◆ **Dataset excerpt**:
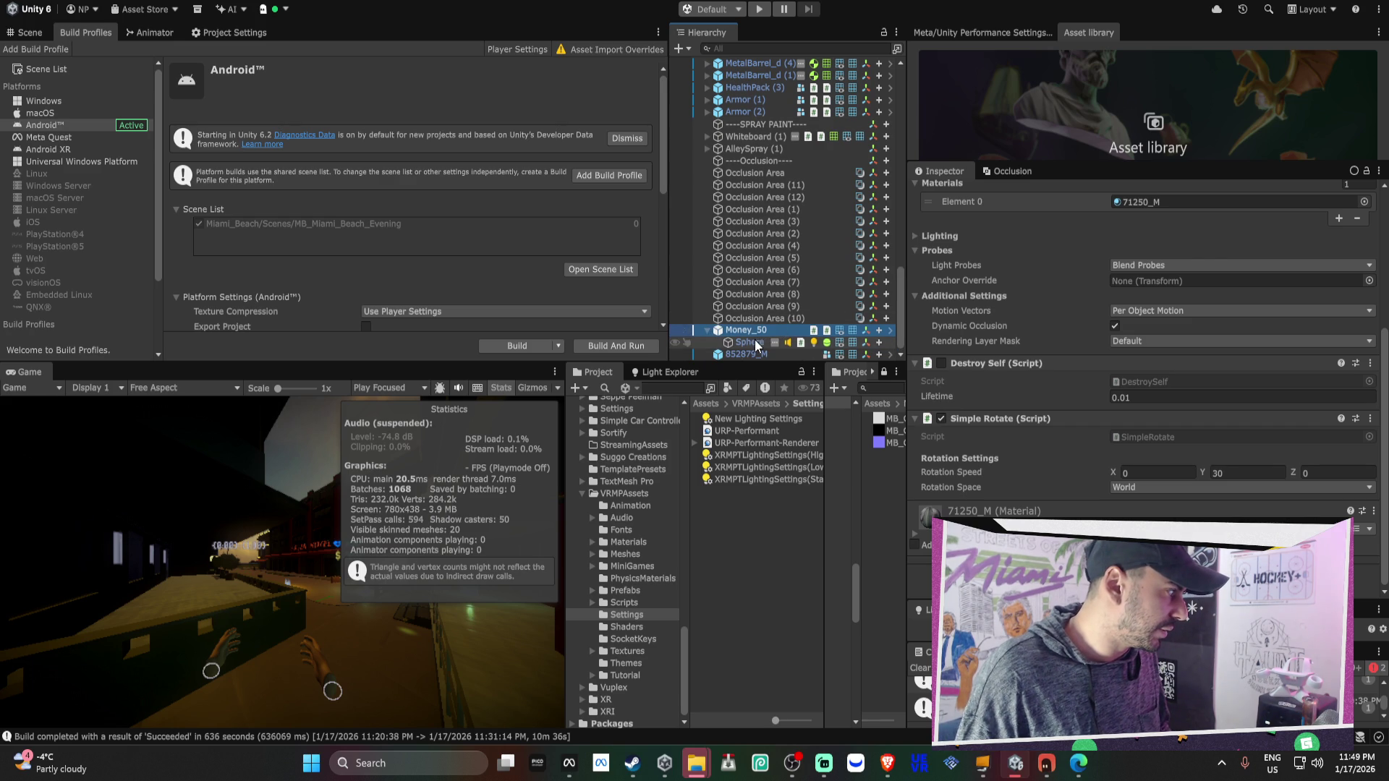
click(754, 340)
scroll(1093, 314, down, 10)
scroll(1092, 315, up, 10)
scroll(1092, 315, down, 2)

◆ **Work to be completed**: Make an exact copy of the data, leaving its pictures out.

◆ **Problem solution**:
click(754, 340)
scroll(1093, 314, down, 10)
scroll(1092, 315, up, 10)
scroll(1092, 315, down, 2)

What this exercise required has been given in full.